Effects of drugs on nerve ganglion stimulation were expressed as per cent inhibition of the control response and their effects on resting carotid vascular resistance, heart rate and blood pressure were expressed as per cent change from initial resting values prior to drug administration.

To rule out the small effects of trigeminal nerve ganglion stimulation induced changes in arterial blood pressure on carotid blood flow, the effects of drugs were investigated on changes in carotid vascular resistance alone.

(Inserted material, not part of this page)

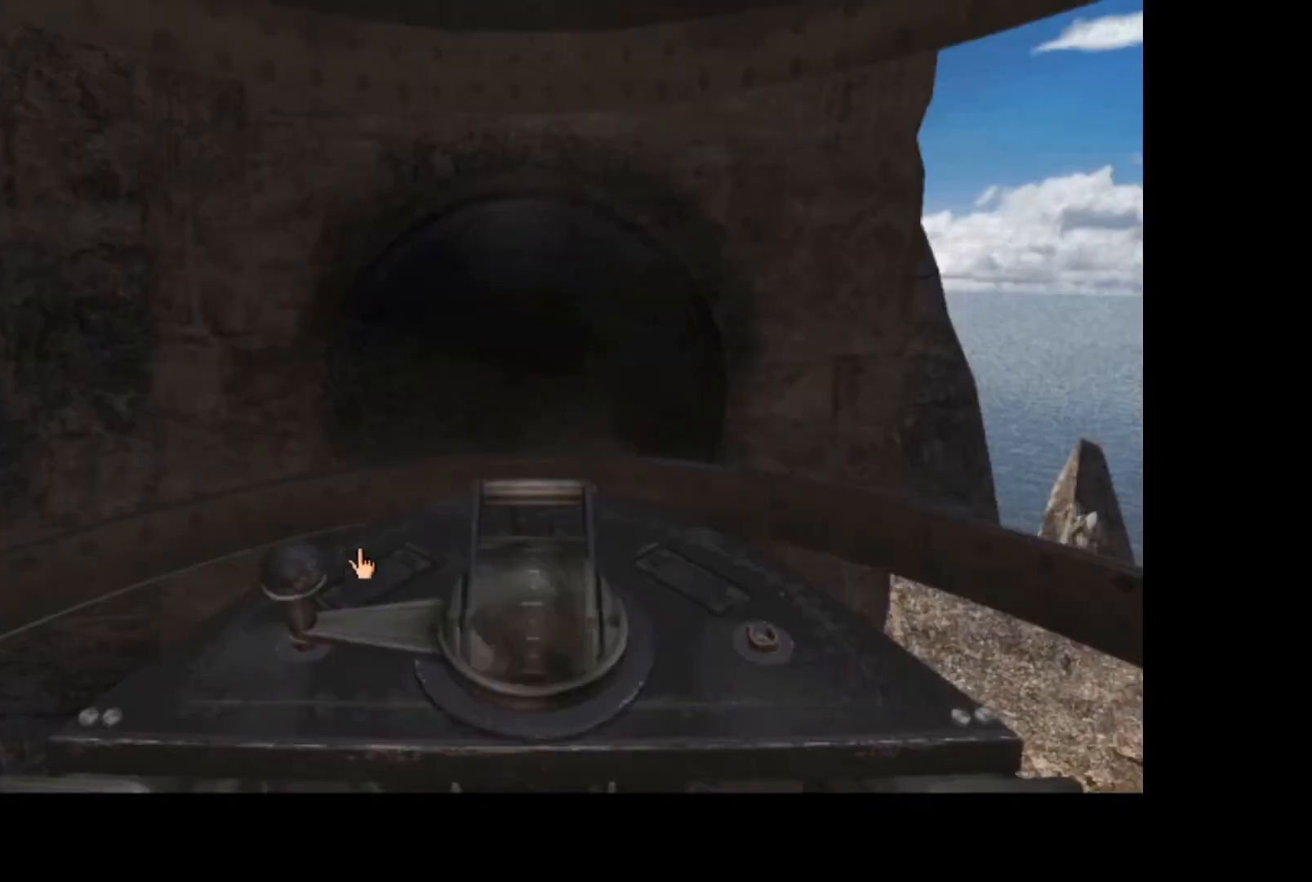
{"keys": [], "mouse": [], "events": [[150, "mouse_left", "down"], [217, "mouse_left", "up"]]}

Data is presented as mean±s.e.mean. Effects of nerve stimulation on haemodynamic parameters was made by Student's t-test. Following intravenous or intraduodenal administration of drugs, comparisons were made between treatment groups at each time point using analysis of variance (ANOVA) followed by Duncan's multiple range test with a significance level of P<0.05.

Results

Effects of drugs on resting haemodynamic parameters in guanethidine pre-treated anaesthetized cats

Resting haemodynamic parameters are shown in Table 1 prior to control trigeminal ganglion stimulation in guanethidine pre-treated anaesthetized cats. Mean arterial blood pressure, heart rate, carotid blood flow and carotid vascular resistance were all in the physiological range and not significantly different between any of the treatment groups (ANOVA, P>0.05).

Table 1.

Effects of trigeminal nerve ganglion stimulation prior to drug administration

graphic file with name 132-0703932t1.jpg

Following intraduodenal administration of tonabersat (1 or 10 mg kg−1), sodium valproate (10 or 100 mg kg−1), lamotrigine (10 or 50 mg kg−1) or gabapentin (100 mg kg−1) there was no significant effects on mean arterial blood pressure (Figure 1) or carotid vascular resistance (Figure 2), carotid blood flow or heart rate (not shown). Similarly following intravenous infusion of tonabersat (3.4 – 11.5 μmol h−1), carabersat (3.4 μmol h−1) or 5% PEG in 5% glucose (25 or 30 ml h−1) there were no significant effects on any recorded haemodynamic parameter (not shown).

Figure 1.

Figure 1

Effects of intraduodenal administration of anti-convulsants on changes in mean arterial blood pressure in the guanethidine pre-treated anaesthetized cat. Left panel shows the effects of tonabersat 1 mg kg−1 (n=4) and 10 mg kg−1 (n=4), gabapentin 100 mg kg−1 (n=3) and methylcellulose (n=3). Right panel shows the effects of lamotrigine 10 mg kg−1 (n=4) and 50 mg kg−1 (n=3), sodium valproate 10 mg kg−1 (n=4) and 100 mg kg−1 (n=4). For comparison, the effects of methylcellulose are also shown. Data points represent mean±s.e.mean of the per cent change from basal values.

Figure 2.

Figure 2

Effects of intraduodenal administration of anti-convulsants on changes in carotid vascular resistance in the guanethidine pre-treated anaesthetized cat. Left panel shows the effects of tonabersat 1 mg kg−1 (n=4) and 10 mg kg−1 (n=4), gabapentin 100 mg kg−1 (n=3) and methylcellulose (n=3). Right panel shows the effects of lamotrigine 10 mg kg−1 (n=4) and 50 mg kg−1 (n=3), sodium valproate 10 mg kg−1 (n=4) and 100 mg kg−1 (n=4). For comparison, the effects of methylcellulose are also shown. Data points represent mean±s.e.mean of the per cent change from basal values.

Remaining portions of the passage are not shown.